● Problem set:
• a. According to the mailing-list thread about unauthorized Project Gutenberg vendors, what does someone owe for producing a CD that carries the Project Gutenberg trademark?
• b. Continue the mailing-list thread about Project Gutenberg trademark licensing from the point where it stops.

● Excerpt:
· · · ·
Re: [gutvol-d] Re: unauthorized PG venders

Try understanding how things work before accusing people of "stealing" and being "greedy." PG texts are completely free. No rights reserved, no nothing. The PG TRADEMARK ("Project Gutenberg") is not free. If you create a CD with PG's trademark all over it, you are required to pay licensing fees for that trademark. If, however, you strip the PG trademark, you can do anything you want with those texts. The reason is basically two-fold. 1) PG does need a revenue stream to maintain is admittedly frugal operations. (In reality, the licensing accounts for almost nothing in revenue. Hence, the greedy quote is particularly laughable.) 2) (And more important, imo) PG has to defend its trademark and good name. If you are putting together a DVD of texts, but somehow do a flat out terrible job (ie, half the files on the DVD are corrupted), and PG's trademark is all over the place, we look bad. PG itself is getting tarnished by actions outside our control. By putting licensing over the trademark in place, it gives us *some* control over the content that bears our name. Josh ----- Original Message ----- From: Juhana Sadeharju <kouhia@nic.funet.fi> Date: Thu, 2 Sep 2004 15:09:12 +0300 To: gutvol-d@lists.pglaf.org Subject: [gutvol-d] Re: unauthorized PG venders
On Wed, 25 Aug 2004, Greg Newby wrote:
On Wed, Aug 25, 2004 at 02:34:06PM -0500, Aaron Cannon wrote:
Just found the following link on google. Is this permitted? I was under the impression that the DVD was not supposed to be sold.
Resale for the DVD (unlike the CD) is not explicitly prohibited.
He needs to pay trademark royalties, however, and to my knowledge has not done so.
Sometimes Michael likes to go after such trademark infringers.
So, what is this CD and DVD thing? I have never ended up to such issues with GNU software. What one should do when releasing PG etexts on CDs or DVDs? Pay royalties? How much? Why the permission to use PG trademark is not cost-free? Are people being greedy here? Would it be enough to remove every reference to Project Gutenberg? Yet again: Are the PG etexts free (in GNU like sense) or public domain? Who has copyrights to the etexts in the PG archives? I have a solution: Lets move all etexts to my project Truly Free Etexts. Then everyone can do anything with them, burn to CDs and DVDs and sell and re-sell them. The etexts would last forever and nobody can take the joy away -- this is what happens with GNU software. Of course, people should check twice to where contribute etexts. Apparently PG has not been the best place in terms of freedom. (Websites have re-copyrighted the PG etexts, and PG persons have started their own business, PG2, with other's contributions.) I would like to remind that it is great gift that old texts goes to public domain. Lets not abuse this gift. Keep them in public domain and spread the good word. Juhana -- http://music.columbia.edu/mailman/listinfo/linux-graphics-dev for developers of open source graphics software _______________________________________________ gutvol-d mailing list gutvol-d@lists.pglaf.org http://lists.pglaf.org/listinfo.cgi/gutvol-d

Josh, Thank you for the excellent points you made below. I would have to say that it's mighty greedy for people to rip the books from PG, burn them to CD and DVD, and then go selling them on Ebay, thier website, etc It's just plain rude for people to walk all over the hard work Project Gutenberg does and then complain when it asks for a small token in return. Brandon Joshua Hutchinson wrote:
Try understanding how things work before accusing people of "stealing" and being "greedy."
· · · ·
(Stored data)
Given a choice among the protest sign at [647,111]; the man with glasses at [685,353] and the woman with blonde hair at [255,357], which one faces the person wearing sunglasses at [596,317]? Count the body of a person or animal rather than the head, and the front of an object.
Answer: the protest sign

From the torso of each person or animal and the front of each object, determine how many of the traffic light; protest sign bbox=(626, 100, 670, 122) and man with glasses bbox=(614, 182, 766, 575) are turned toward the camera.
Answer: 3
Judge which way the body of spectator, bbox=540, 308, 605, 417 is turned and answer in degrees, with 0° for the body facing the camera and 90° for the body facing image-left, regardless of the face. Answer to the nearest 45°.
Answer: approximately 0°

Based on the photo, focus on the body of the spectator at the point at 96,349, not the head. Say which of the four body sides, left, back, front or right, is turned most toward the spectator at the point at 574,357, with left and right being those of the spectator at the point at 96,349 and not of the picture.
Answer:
· · · ·
● Exercise results:
• a. They must pay licensing fees for the Project Gutenberg trademark.

• b.
PG texts are completely free. No rights reserved, no nothing.
The PG TRADEMARK ("Project Gutenberg") is not free. If you create a CD with PG's trademark all over it, you are required to pay licensing fees for that trademark. If, however, you strip the PG trademark, you can do anything you want with those texts.
The reason is basically two-fold.
1) PG does need a revenue stream to maintain is admittedly frugal operations. (In reality, the licensing accounts for almost nothing in revenue. Hence, the greedy quote is particularly laughable.)
2) (And more important, imo) PG has to defend its trademark and good name. If you are putting together a DVD of texts, but somehow do a flat out terrible job (ie, half the files on the DVD are corrupted), and PG's trademark is all over the place, we look bad. PG itself is getting tarnished by actions outside our control. By putting licensing over the trademark in place, it gives us *some* control over the content that bears our name.
Josh
----- Original Message ----- From: Juhana Sadeharju <kouhia@nic.funet.fi> Date: Thu, 2 Sep 2004 15:09:12 +0300 To: gutvol-d@lists.pglaf.org Subject: [gutvol-d] Re: unauthorized PG venders
On Wed, 25 Aug 2004, Greg Newby wrote:
On Wed, Aug 25, 2004 at 02:34:06PM -0500, Aaron Cannon wrote:
Just found the following link on google. Is this permitted? I was under the impression that the DVD was not supposed to be sold.
Resale for the DVD (unlike the CD) is not explicitly prohibited.
He needs to pay trademark royalties, however, and to my knowledge has not done so.
Sometimes Michael likes to go after such trademark infringers.
So, what is this CD and DVD thing? I have never ended up to such issues with GNU software. What one should do when releasing PG etexts on CDs or DVDs? Pay royalties? How much? Why the permission to use PG trademark is not cost-free? Are people being greedy here?
Would it be enough to remove every reference to Project Gutenberg?
Yet again: Are the PG etexts free (in GNU like sense) or public domain? Who has copyrights to the etexts in the PG archives?
I have a solution: Lets move all etexts to my project Truly Free Etexts. Then everyone can do anything with them, burn to CDs and DVDs and sell and re-sell them. The etexts would last forever and nobody can take the joy away -- this is what happens with GNU software.
Of course, people should check twice to where contribute etexts. Apparently PG has not been the best place in terms of freedom. (Websites have re-copyrighted the PG etexts, and PG persons have started their own business, PG2, with other's contributions.)
I would like to remind that it is great gift that old texts goes to public domain. Lets not abuse this gift. Keep them in public domain and spread the good word.
Juhana

Thank you for the excellent points you made below. I would have to say that it's mighty greedy for people to rip the books from PG, burn them to CD and DVD, and then go selling them on Ebay, thier website, etc It's just plain rude for people to walk all over the hard work Project Gutenberg does and then complain when it asks for a small token in return.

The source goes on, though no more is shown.